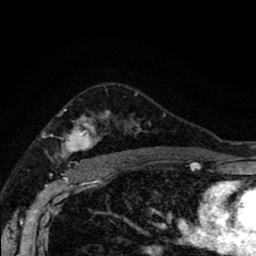
Breast MRI (dynamic contrast-enhanced), one axial slice. Cropped to one breast. Dynamic contrast-enhanced series, time point 2 of 8 at this slice position (early post-contrast). 1.5 T. TE 2.7 ms, TR 6.6 ms. 2 mm slice thickness. 256 × 256 image matrix, field of view 150 × 150 mm. Female patient.
Outlined on this slice (semi-automatically segmented with operator editing):
- enhancing-tissue mask used for the functional tumour volume (all voxels passing the contrast-enhancement thresholds inside the analysis volume; usually the tumour): bounding box (x1, y1, x2, y2) in pixels: (58, 94, 144, 166)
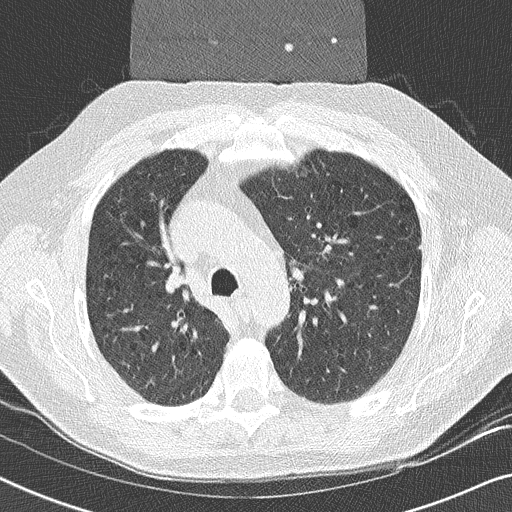
Low-dose screening chest CT, one axial slice. Reconstruction kernel B50f. Lung window (W 1500 / L -600 HU). 2 mm slice thickness. 512 × 512 image matrix.
Structures marked on this image (expert manual segmentation):
- lesion 1 (tumor, upper lobe of right lung): bounding box [x1, y1, x2, y2] px = [166, 271, 184, 292]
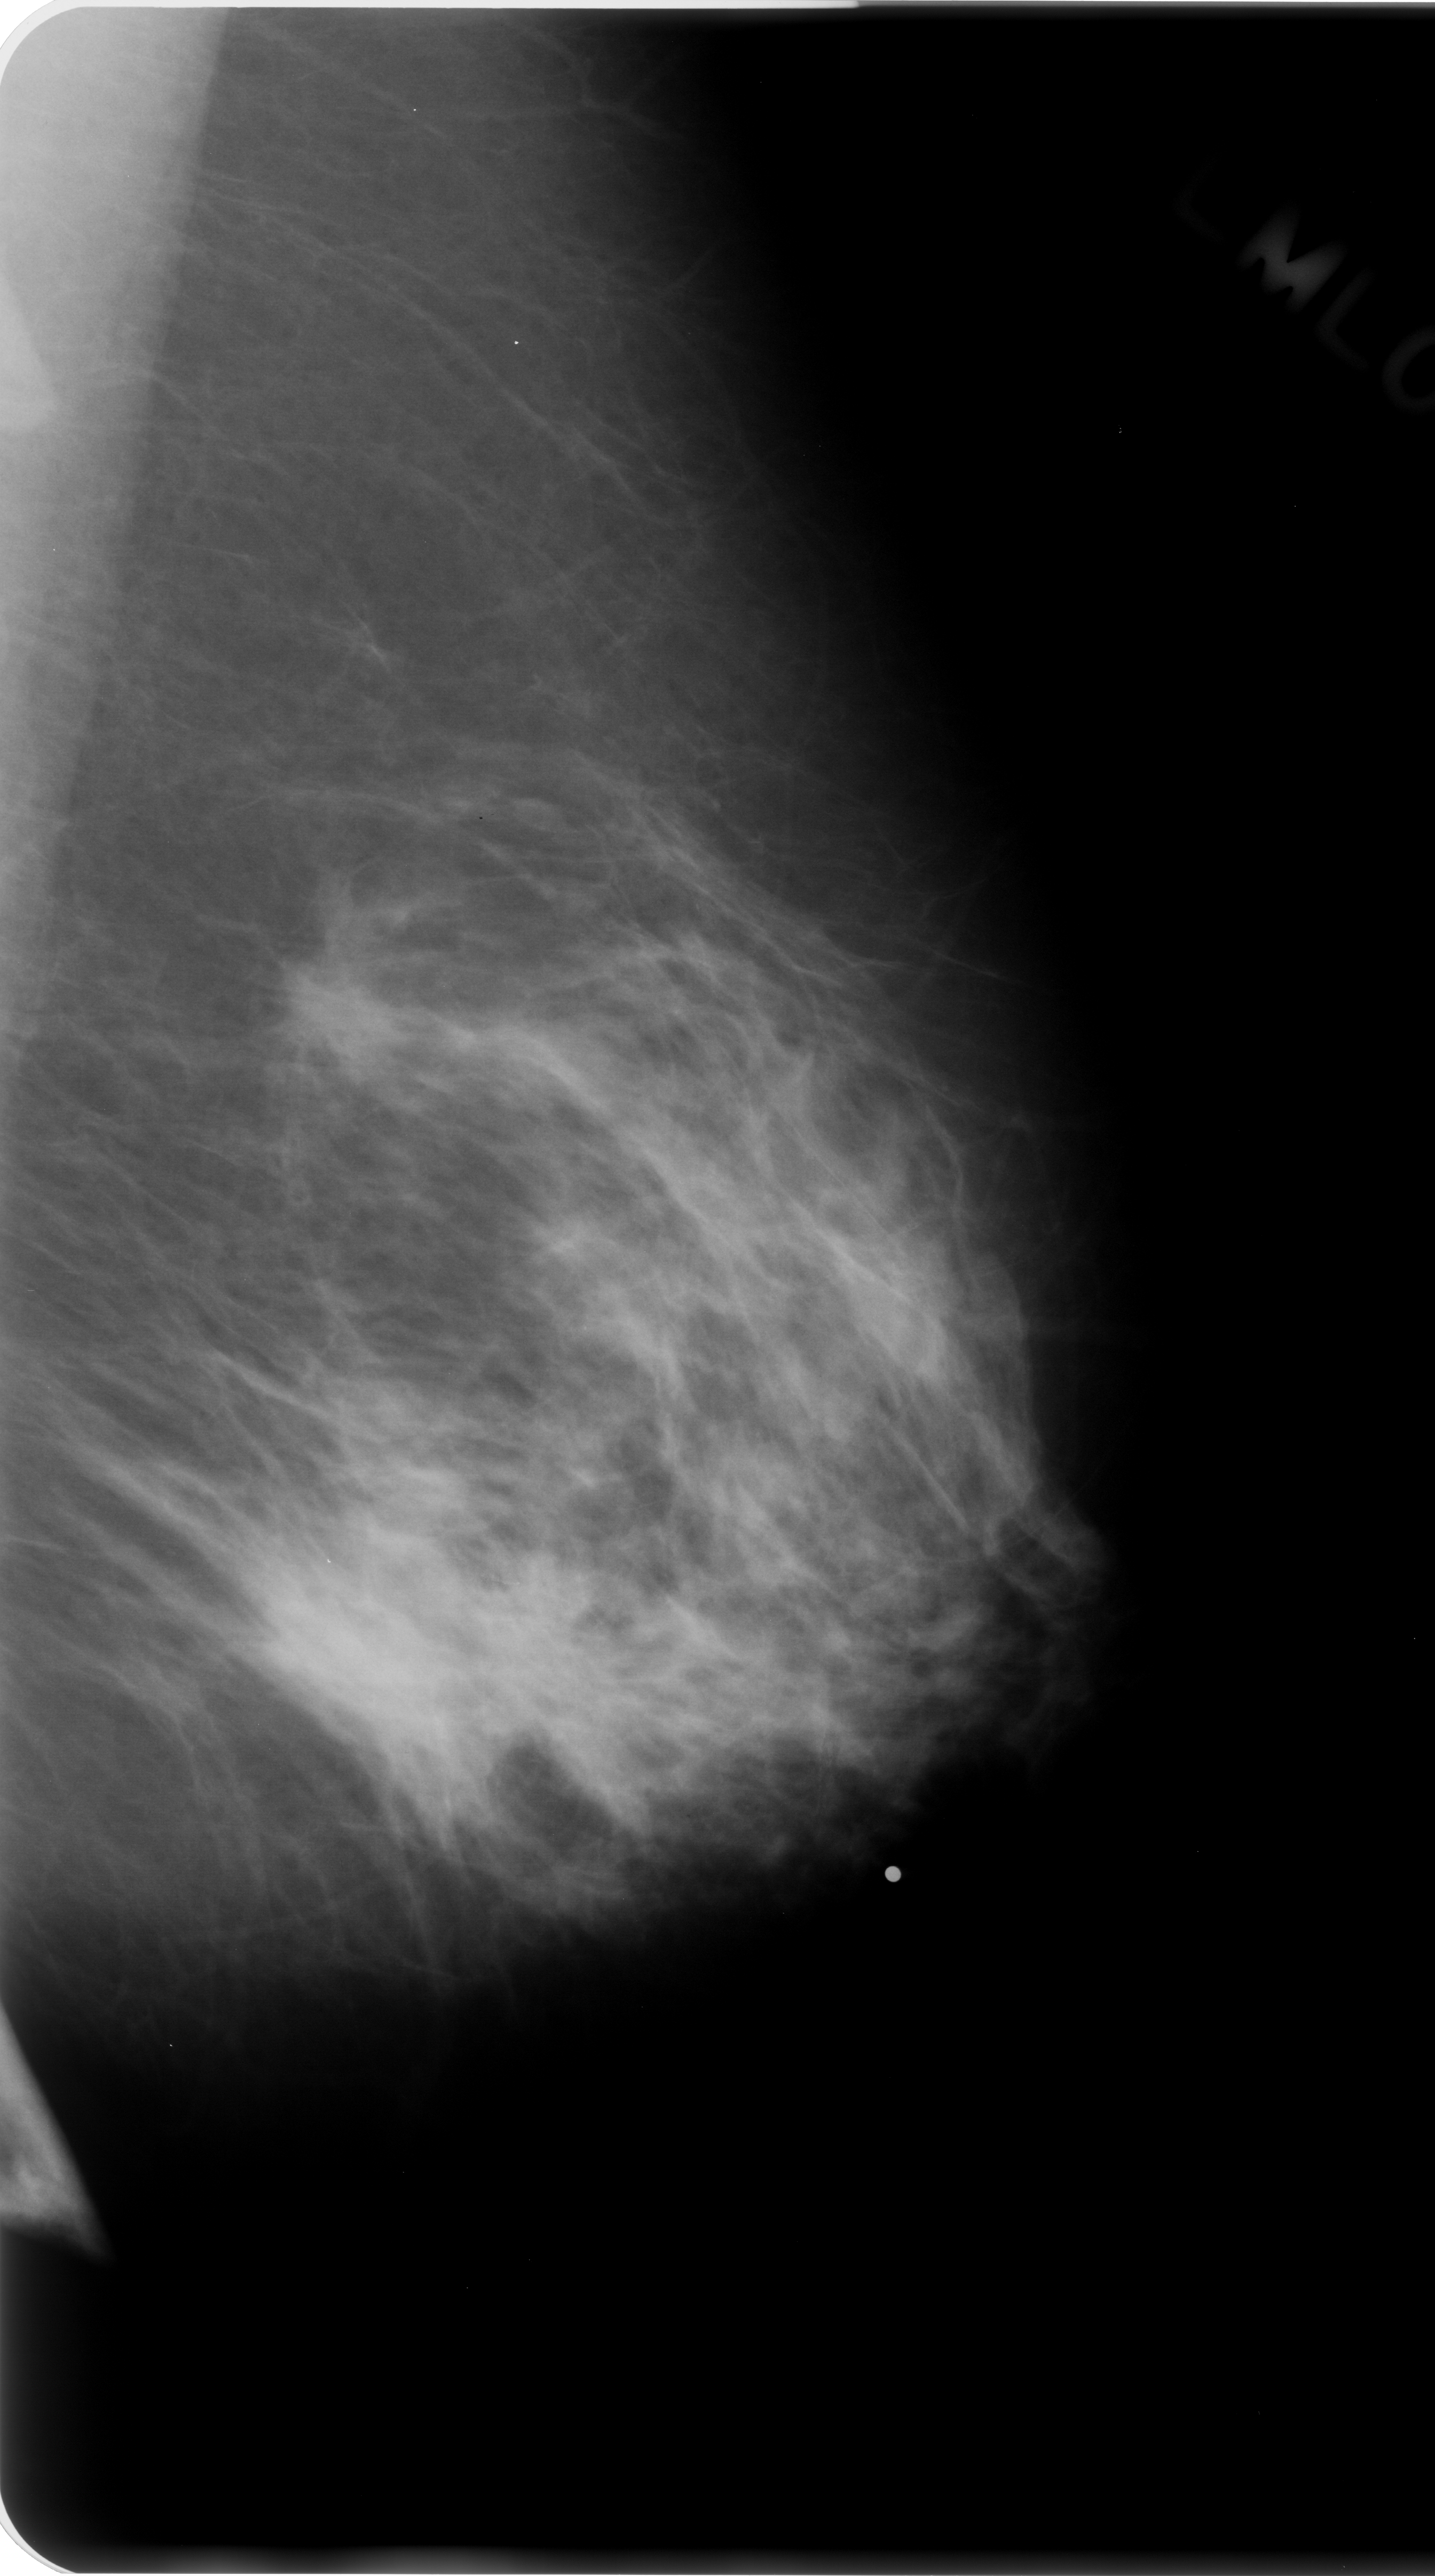
Scanned film-screen mammogram; left breast; mediolateral oblique (MLO) view; breast composition: scattered fibroglandular densities (BI-RADS density category 2 of 4); 1435 × 2576 image matrix.
Expert-marked regions of interest on this film, with their recorded descriptors:
- Finding 1 of 2: mass, shape irregular, margins spiculated; BI-RADS assessment category 5; pathology result (as recorded, not read from the image): malignant: bounding box (x1, y1, x2, y2) in pixels: (243, 921, 436, 1135)
- Finding 2 of 2: mass, shape irregular, margins ill defined; BI-RADS assessment category 5; subtlety rating 5 on a 1 (subtle) to 5 (obvious) scale; pathology (as recorded): malignant: (276, 1458, 602, 1761)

• _WORK ORDER_
Nothing should appear in the reply except the lines from the start of the listing above through the line with "Outlined on this", repeated exactly and free of pictures.

• _TASK RESULT_
Breast MRI (dynamic contrast-enhanced), one axial slice. Cropped to one breast. Dynamic contrast-enhanced series, time point 2 of 8 at this slice position (early post-contrast). 1.5 T. TE 2.7 ms, TR 6.6 ms. 2 mm slice thickness. 256 × 256 image matrix, field of view 150 × 150 mm. Female patient.
Outlined on this slice (semi-automatically segmented with operator editing):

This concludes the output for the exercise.